Despite the revised 2020 race calendar, it maintained an average television audience of 87,4 million viewers per Grand Prix, only 4,5% less than the previous season. On social media platforms such as Instagram, Facebook, Twitter, YouTube, Snapchat, TikTok and Twitch, Formula-1 had an impressive spike of 35% in its follower growth.
They say opportunity meets preparation, and as fate would have it, the 2021 Formula-1 season has conspired to feed into this growth and consolidate these gains — especially in emerging markets like Africa.
It is a season that just keeps on delivering, and this past weekend’s French Grand Prix was no different, with Max Verstappen and Lewis Hamilton locked in a titanic tussle for honours that had fans on the edge of their seats.

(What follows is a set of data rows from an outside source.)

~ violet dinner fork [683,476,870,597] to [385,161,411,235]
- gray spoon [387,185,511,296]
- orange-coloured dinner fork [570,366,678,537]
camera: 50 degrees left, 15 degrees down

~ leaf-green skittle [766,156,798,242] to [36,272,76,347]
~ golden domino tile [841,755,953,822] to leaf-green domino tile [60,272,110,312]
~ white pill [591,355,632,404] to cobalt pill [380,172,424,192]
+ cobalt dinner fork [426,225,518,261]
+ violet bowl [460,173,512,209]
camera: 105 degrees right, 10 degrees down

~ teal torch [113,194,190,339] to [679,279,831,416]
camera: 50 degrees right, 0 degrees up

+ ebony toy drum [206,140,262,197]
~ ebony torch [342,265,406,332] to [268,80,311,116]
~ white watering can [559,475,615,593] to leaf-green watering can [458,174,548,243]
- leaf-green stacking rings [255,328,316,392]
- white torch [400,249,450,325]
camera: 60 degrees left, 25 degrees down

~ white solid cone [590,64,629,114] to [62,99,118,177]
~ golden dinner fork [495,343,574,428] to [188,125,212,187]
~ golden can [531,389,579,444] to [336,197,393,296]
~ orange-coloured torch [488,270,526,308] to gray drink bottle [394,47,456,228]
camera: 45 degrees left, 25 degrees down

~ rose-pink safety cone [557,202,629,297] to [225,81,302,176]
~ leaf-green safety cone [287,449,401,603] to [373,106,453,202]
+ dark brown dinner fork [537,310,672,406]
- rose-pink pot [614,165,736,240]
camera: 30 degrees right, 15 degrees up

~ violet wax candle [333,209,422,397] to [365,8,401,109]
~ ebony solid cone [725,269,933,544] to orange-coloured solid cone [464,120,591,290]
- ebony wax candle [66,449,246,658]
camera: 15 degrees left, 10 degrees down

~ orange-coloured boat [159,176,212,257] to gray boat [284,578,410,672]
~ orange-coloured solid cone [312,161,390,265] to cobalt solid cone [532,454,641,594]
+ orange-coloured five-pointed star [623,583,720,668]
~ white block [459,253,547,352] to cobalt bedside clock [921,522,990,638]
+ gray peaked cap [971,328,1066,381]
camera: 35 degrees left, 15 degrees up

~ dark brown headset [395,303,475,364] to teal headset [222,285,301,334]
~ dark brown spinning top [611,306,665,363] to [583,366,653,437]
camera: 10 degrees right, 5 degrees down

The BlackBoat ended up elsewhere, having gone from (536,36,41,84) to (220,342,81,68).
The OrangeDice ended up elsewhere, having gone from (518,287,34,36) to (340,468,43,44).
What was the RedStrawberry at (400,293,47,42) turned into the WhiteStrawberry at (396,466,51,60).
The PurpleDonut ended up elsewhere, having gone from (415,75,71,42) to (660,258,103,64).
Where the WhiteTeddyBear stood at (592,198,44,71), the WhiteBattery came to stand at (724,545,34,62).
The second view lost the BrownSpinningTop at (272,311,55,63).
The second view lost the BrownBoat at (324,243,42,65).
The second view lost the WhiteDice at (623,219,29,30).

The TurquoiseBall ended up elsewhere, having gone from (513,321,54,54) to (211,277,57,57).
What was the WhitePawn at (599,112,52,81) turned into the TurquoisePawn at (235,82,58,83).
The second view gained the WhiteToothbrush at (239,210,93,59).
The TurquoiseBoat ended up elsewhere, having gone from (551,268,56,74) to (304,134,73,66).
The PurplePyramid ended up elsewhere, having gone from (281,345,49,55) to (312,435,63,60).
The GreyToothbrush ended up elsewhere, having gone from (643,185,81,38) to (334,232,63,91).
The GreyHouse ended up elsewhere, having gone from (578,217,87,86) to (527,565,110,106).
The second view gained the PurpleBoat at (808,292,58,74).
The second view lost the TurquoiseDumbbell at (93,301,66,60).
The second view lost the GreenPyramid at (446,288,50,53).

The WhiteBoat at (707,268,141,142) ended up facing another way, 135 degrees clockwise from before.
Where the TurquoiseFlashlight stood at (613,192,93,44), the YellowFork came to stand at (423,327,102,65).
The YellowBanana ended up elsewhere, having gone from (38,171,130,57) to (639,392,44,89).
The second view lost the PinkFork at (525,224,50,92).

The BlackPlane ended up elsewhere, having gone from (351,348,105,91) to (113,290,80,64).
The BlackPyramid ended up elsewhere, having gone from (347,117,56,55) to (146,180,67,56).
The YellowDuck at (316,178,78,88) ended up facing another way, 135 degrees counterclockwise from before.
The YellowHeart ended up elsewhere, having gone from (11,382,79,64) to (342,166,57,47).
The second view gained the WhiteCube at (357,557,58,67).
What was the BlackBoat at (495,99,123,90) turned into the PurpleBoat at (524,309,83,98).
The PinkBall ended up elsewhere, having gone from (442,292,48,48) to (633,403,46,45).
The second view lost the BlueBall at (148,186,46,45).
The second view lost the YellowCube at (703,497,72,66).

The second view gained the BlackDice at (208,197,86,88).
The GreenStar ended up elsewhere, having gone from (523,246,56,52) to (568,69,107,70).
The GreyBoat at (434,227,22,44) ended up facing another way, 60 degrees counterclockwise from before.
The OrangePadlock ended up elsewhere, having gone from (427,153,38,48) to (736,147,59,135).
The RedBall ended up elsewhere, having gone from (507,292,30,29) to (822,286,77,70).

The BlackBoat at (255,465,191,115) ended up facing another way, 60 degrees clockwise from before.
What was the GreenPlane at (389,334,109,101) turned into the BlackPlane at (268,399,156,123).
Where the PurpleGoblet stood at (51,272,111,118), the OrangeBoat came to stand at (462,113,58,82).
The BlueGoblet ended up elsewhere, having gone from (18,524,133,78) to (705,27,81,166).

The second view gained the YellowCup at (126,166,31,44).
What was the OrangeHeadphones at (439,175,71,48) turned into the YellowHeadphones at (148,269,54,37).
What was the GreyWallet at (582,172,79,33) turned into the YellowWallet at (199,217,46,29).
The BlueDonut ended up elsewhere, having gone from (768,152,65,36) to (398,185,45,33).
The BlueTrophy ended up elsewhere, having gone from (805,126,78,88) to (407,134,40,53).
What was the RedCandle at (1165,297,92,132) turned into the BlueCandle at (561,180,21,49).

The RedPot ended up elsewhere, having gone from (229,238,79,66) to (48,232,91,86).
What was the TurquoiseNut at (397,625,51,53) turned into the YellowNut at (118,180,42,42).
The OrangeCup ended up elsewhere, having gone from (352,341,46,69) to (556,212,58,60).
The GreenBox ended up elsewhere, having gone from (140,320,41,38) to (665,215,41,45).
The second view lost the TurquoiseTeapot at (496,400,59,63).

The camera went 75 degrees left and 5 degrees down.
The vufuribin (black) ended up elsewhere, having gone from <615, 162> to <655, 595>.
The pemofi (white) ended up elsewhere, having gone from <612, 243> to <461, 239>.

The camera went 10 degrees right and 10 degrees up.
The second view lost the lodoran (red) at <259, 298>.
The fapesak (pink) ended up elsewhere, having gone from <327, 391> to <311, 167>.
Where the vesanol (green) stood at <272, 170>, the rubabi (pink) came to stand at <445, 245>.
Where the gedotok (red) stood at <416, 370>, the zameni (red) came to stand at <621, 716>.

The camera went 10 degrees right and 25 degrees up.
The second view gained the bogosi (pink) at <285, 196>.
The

It was a race that epitomised the sport at its best as we saw the human side and the strategy side of the sport in all its splendour. And if Formula-1 can continue to deliver entertainment of this nature, it is well poised to convert casual followers of the sport to long-term fans and generate unprecedented interest levels.
Formula-1 is reaping the rewards of a strategy that saw it expand its content offering through additional peripheral and story-telling programming, which appeals to its current target market.
Over the last eighteen months, the racing series has grown its fan base in a period of inactivity, a season in which the competition held its fewest races, using strategies and digital platforms which come at relatively low cost — even by Zimbabwean standards.
While most of our sports have allowed the pandemic to dictate terms, visionary organisations have advanced undeterred. The slide we have seen in fan interest and engagement over the last decade is likely to continue if Zimbabwean sport does not wake from its Covid19-induced slumber and realise that it can no longer be business as usual.
The competition for eye-balls is no longer just local, but global, as the Harare Derby, now not only competes with the Platinum Derby, but also the North London Derby. And not just that, but the myriad of sports events television has to offer.
The challenge that is facing local sports teams and organisations in this globalised world, is to innovate or die. Just five years ago, the majority of fans that are now ardent followers of Formula-1 would not have given the sport a second thought on any given Sunday.
But the aforementioned strategies mean that, unlike in previous decades where the sport was followed exclusively by automotive intellectuals and petrol heads, Formula-1 has now grown beyond its core audience and has created a connection with modern millennials the world over.
Seven times world champion Lewis Hamilton, who has an Instagram following of 22,7 million and is the sport’s only Black driver, last year said that it was important for the sport to race in Africa. The continent has not featured on the Formula-1 calendar since the last South African Grand Prix at Kyalami in 1993.
Though there may not be anything in the pipeline for the near-future, and the record-breaking Briton may never race on the Motherland, he can take solace in the fact that the sport’s innovative marketing strategy means that his name has reached near ubiquity on the continent. So, while the Mercedes one-stop strategy at the French Grand Prix may have failed, Formula-1 as a brand has definitely found the winning formula.